Sunday, August 10, 2025

The Biology Of Learning

 The Biology of Learning

M. Bakri Musa

Excerpt #19:  from my Qur’an, Hadith, And Hikayat:  Exercises In Critical Thinking

 

An intriguing insight on learning comes from studies on the lowly flatworm, Planaria sp. In the 1950s it was found that these worms could be taught (through operant conditioning with the reward being food) to choose the right channel to flow into in a divided container of water. More intriguing, if you were to slice the animal and with each half regenerating to its original self, both progenies retained that learned behavior.

 

         The enigma did not end there. Chop the “learned” worm into pieces and then feed them to a baby Planaria, it too would grow to have the skills of the planaria that it had eaten without any additional training or learning. If only that could be translated into human learning, the teaching of calculus would be simplified! 

 

         Those early Planaria experiments find a new twist today. Older mice are slower learners as compared to younger ones. No surprise there. However, when an old mouse is given the blood (parabiosis) of a young one, the old rodent also becomes a fast learner. Those experiments were focused less on learning per se rather the effect of aging on learning.

 

         Nonetheless those findings led briefly to the opening of many clinics offering blood (and its products) transfusions from young donors to ageing clients. The Federal Drug Administration quickly shut those down!  

 

         Another set of learning deserves a separate discussion. Consider the motor skills in a free throw of a basketball. At the first missed throw, you adjust accordingly until you get it just right. The important ingredient there is the immediate feedback. Coaching helps with the finer points.

 

         The neurobiological correlate there is that with every successful throw, the brain remembers that circuit. As more successful throws are executed, that pathway is strengthened until it becomes well paved. The initial slow circuitous path for the neuronal impulses soon becomes a superfast highway.

 

         Athletes refer to that as “muscle memory.” The memory is not in the muscles but with the nervous system, from the brain to the spinal cord and peripheral nerves to the muscles. The plateau in progress learners experience with playing a musical instrument (or any new skills) reflect this reorganization of the nerve pathways.

 

         Throwing the basketball is pure motor skill.

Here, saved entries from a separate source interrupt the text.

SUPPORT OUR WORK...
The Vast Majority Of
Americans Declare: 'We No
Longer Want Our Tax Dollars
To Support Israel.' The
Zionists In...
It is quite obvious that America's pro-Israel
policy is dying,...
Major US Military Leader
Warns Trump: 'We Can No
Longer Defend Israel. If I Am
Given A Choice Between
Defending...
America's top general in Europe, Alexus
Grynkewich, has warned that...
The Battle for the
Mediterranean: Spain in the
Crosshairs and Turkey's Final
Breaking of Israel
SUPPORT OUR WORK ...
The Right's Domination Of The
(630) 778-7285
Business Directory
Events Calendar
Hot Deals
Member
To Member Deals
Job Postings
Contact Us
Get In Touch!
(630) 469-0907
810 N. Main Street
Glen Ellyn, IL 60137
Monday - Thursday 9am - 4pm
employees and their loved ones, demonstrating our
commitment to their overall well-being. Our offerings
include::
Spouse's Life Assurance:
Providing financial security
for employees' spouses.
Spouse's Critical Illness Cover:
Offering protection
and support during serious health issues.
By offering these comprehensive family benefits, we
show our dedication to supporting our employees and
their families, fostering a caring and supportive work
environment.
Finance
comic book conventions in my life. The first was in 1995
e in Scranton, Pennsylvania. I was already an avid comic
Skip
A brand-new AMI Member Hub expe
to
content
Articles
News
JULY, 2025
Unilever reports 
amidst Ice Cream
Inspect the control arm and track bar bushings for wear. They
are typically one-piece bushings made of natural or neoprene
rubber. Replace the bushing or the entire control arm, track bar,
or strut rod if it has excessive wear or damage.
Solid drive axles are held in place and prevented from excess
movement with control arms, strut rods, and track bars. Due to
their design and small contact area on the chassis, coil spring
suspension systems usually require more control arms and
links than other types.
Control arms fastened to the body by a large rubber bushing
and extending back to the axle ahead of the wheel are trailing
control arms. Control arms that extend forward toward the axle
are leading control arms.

In a game, you have a dynamic environment where you have to factor in what your opponents and teammates would do. That goes beyond simple motor skills to some cognitive components, adding a quantum leap in complexity.

 

         This complexity of the learning process was dramatically demonstrated by Greg Ashby from the University of California Santa Barbara. He had a patient with severe Parkinson’s disease. In this malady the old part of the brain had degenerated resulting in reduced production of the neurotransmitter dopamine. Parkinson patients also usually have tremors, muscle rigidity, and thus the inability to walk. Part of the treatment is to give drugs that would increase the dopamine production or reduce its destruction.

 

         This particular patient could barely walk, stricken with tremors and muscle rigidity. Ashby then had him on a bicycle, and off he went cycling without hesitation. The moment he stopped however, he had to be helped lest he would stumble as he could not regain his gait and balance.

 

         Ashby was demonstrating that there are many human learning systems involving different parts of the brain, from the old part concerned with walking and gait, to the middle and on to the newer pre-cortical areas involved with “higher” learning, as with riding a bicycle or playing the piano. He showed that patients with Parkinson’s disease only their “old” learning as with gait, was affected but not “new” learning as with riding a bicycle. The legendary crooner Tony Bennett could still remember the lyrics of his songs and sing flawlessly in public long after being diagnosed with Alzheimer’s Disease. He could not however remember his band members’ names.

 

         One of the therapies employed with such patients is to encourage them to use their “new” learning that they have acquired later in life, as with singing, playing the piano, or riding a bicycle so as to keep up their muscle tone and more importantly, spirit and emotions.

 

         With all the different learning systems and parts of the brain involved, it follows that an individual would have different learning styles that would be most effective for him or her. Some learn best through seeing, others through hearing or doing.

 

         I was fortunate to be aware of these differences in my own learning abilities early during my college years. I discovered that I could remember better when I hear something as in a lecture, as compared to reading. I capitalized on that by not missing my lectures. I found the various associated but unconscious clues such as my professor’s voice, facial expressions, and yes, even his jackets as well as the class reactions all helpful cues to my learning and remembering.

 

         The only time when my learning through reading would exceed that from hearing (as with listening to a lecture or seeing a video) is when I read something exceptionally well written. Thus, I enjoy reading great novels and literature over viewing their movie versions.

 

         Teachers have to be sensitive to the various learning models and patterns of their students. Likewise, we should recognize the one or two learning models that best suit us, and capitalize on those.